(HOW TO COMPLETE THIS TASK): Return every line of the items below without changing a single character, and leave the pictures out of your answer.

(RECORDS SHOWN):
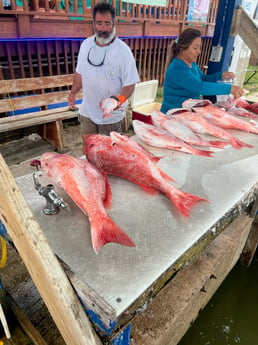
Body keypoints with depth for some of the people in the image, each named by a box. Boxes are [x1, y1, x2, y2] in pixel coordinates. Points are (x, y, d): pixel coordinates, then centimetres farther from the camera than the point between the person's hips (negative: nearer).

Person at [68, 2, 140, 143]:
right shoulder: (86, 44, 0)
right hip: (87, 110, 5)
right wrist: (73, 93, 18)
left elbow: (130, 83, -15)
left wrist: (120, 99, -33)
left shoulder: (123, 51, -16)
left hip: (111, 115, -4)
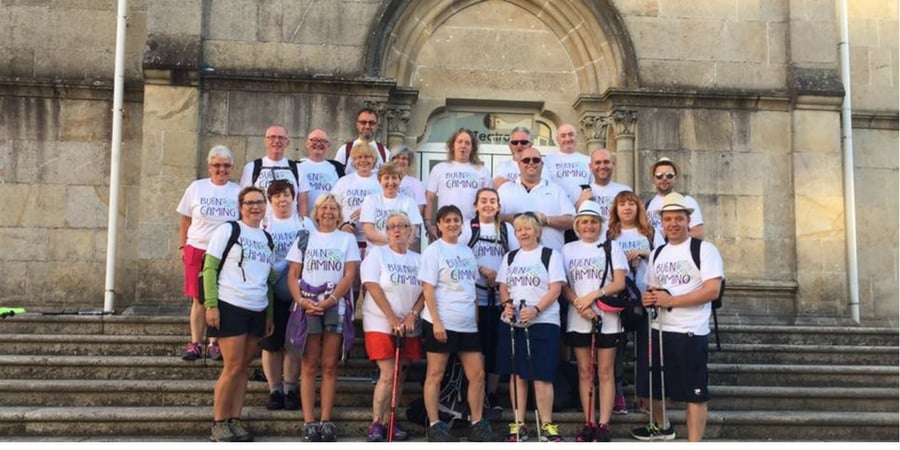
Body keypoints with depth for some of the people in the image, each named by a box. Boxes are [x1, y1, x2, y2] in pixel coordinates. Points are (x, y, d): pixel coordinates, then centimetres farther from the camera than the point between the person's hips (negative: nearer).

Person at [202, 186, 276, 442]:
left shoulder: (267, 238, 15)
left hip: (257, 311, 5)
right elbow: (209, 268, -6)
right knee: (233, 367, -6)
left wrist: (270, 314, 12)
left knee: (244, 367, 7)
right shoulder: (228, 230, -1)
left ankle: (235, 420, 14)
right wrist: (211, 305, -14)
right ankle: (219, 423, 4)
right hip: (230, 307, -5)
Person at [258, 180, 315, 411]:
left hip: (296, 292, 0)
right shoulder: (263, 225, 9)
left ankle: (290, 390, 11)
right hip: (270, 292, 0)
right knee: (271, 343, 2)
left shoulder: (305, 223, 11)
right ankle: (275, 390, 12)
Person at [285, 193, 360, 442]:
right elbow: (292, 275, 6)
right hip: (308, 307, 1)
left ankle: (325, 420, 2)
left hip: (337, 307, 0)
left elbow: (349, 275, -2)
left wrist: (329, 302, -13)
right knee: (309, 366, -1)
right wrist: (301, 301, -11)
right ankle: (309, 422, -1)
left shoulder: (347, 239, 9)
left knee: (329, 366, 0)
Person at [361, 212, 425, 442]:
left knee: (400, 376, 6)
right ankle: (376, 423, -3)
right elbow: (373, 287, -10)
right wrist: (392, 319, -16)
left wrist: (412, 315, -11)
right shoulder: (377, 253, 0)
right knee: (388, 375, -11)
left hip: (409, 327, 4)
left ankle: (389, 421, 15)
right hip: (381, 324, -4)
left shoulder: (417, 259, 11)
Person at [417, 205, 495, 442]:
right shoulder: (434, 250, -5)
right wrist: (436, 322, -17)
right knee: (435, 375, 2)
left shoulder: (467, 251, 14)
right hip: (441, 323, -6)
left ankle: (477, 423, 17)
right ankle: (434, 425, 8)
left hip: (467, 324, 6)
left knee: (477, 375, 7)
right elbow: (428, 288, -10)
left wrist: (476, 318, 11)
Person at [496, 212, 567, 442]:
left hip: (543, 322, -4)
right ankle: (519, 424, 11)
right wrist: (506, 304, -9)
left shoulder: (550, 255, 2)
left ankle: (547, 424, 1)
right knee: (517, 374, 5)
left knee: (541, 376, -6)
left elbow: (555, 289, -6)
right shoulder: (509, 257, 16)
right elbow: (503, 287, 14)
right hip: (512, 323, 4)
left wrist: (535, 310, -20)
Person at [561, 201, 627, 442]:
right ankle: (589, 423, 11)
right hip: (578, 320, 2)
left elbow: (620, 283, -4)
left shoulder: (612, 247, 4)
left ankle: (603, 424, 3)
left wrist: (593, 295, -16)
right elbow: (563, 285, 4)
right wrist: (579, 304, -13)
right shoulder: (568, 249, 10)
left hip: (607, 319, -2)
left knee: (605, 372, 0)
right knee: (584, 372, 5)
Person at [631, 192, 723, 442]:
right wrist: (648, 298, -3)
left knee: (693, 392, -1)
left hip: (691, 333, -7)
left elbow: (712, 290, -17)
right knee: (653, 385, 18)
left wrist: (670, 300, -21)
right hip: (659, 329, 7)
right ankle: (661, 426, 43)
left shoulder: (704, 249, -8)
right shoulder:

(FINISHED TASK):
Body keypoints with depth for some of the people in the image, each named by a box. Boxes are [x1, y1, x2, y2] in pixel coordinates. Points are (x, y, d): pixel coordinates, then centimetres farther from the camera than the point between the person's hips (negative: nearer).

Person at [68, 2, 140, 143]:
right shoulder: (86, 44, 0)
right hip: (87, 110, 5)
right wrist: (73, 93, 18)
left elbow: (130, 83, -15)
left wrist: (120, 99, -33)
left shoulder: (123, 51, -16)
left hip: (111, 115, -4)
Body keypoints with depth for some of the people in the image, each named by a box. Boxes are [x1, y1, x2, y2] in pixel coordinates. Points are (x, y, d): pixel coordinates, then centimetres farther from the camera than the point between the person's hips (negative: nearer).

Person at [202, 186, 276, 442]:
left shoulder: (267, 238, 15)
left hip: (257, 311, 5)
right elbow: (209, 268, -6)
right knee: (233, 367, -6)
left wrist: (270, 314, 12)
left knee: (244, 367, 7)
right shoulder: (228, 230, -1)
left ankle: (235, 420, 14)
right wrist: (211, 305, -14)
right ankle: (219, 423, 4)
right hip: (230, 307, -5)
Person at [258, 180, 315, 411]:
left hip: (296, 292, 0)
right shoulder: (263, 225, 9)
left ankle: (290, 390, 11)
right hip: (270, 292, 0)
right knee: (271, 343, 2)
left shoulder: (305, 223, 11)
right ankle: (275, 390, 12)
Person at [285, 193, 360, 442]:
right elbow: (292, 275, 6)
right hip: (308, 307, 1)
left ankle: (325, 420, 2)
left hip: (337, 307, 0)
left elbow: (349, 275, -2)
left wrist: (329, 302, -13)
right knee: (309, 366, -1)
right wrist: (301, 301, -11)
right ankle: (309, 422, -1)
left shoulder: (347, 239, 9)
left knee: (329, 366, 0)
Person at [361, 212, 425, 442]:
left knee: (400, 376, 6)
right ankle: (376, 423, -3)
right elbow: (373, 287, -10)
right wrist: (392, 319, -16)
left wrist: (412, 315, -11)
right shoulder: (377, 253, 0)
right knee: (388, 375, -11)
left hip: (409, 327, 4)
left ankle: (389, 421, 15)
right hip: (381, 324, -4)
left shoulder: (417, 259, 11)
Person at [417, 205, 495, 442]:
right shoulder: (434, 250, -5)
right wrist: (436, 322, -17)
right knee: (435, 375, 2)
left shoulder: (467, 251, 14)
right hip: (441, 323, -6)
left ankle: (477, 423, 17)
right ankle: (434, 425, 8)
left hip: (467, 324, 6)
left knee: (477, 375, 7)
right elbow: (428, 288, -10)
left wrist: (476, 318, 11)
Person at [496, 212, 567, 442]:
left hip: (543, 322, -4)
right ankle: (519, 424, 11)
right wrist: (506, 304, -9)
left shoulder: (550, 255, 2)
left ankle: (547, 424, 1)
right knee: (517, 374, 5)
left knee: (541, 376, -6)
left elbow: (555, 289, -6)
right shoulder: (509, 257, 16)
right elbow: (503, 287, 14)
right hip: (512, 323, 4)
left wrist: (535, 310, -20)
Person at [561, 201, 627, 442]:
right ankle: (589, 423, 11)
right hip: (578, 320, 2)
left elbow: (620, 283, -4)
left shoulder: (612, 247, 4)
left ankle: (603, 424, 3)
left wrist: (593, 295, -16)
right elbow: (563, 285, 4)
right wrist: (579, 304, -13)
right shoulder: (568, 249, 10)
left hip: (607, 319, -2)
left knee: (605, 372, 0)
right knee: (584, 372, 5)
Person at [631, 192, 723, 442]:
right wrist: (648, 298, -3)
left knee: (693, 392, -1)
left hip: (691, 333, -7)
left elbow: (712, 290, -17)
right knee: (653, 385, 18)
left wrist: (670, 300, -21)
right hip: (659, 329, 7)
right ankle: (661, 426, 43)
left shoulder: (704, 249, -8)
right shoulder:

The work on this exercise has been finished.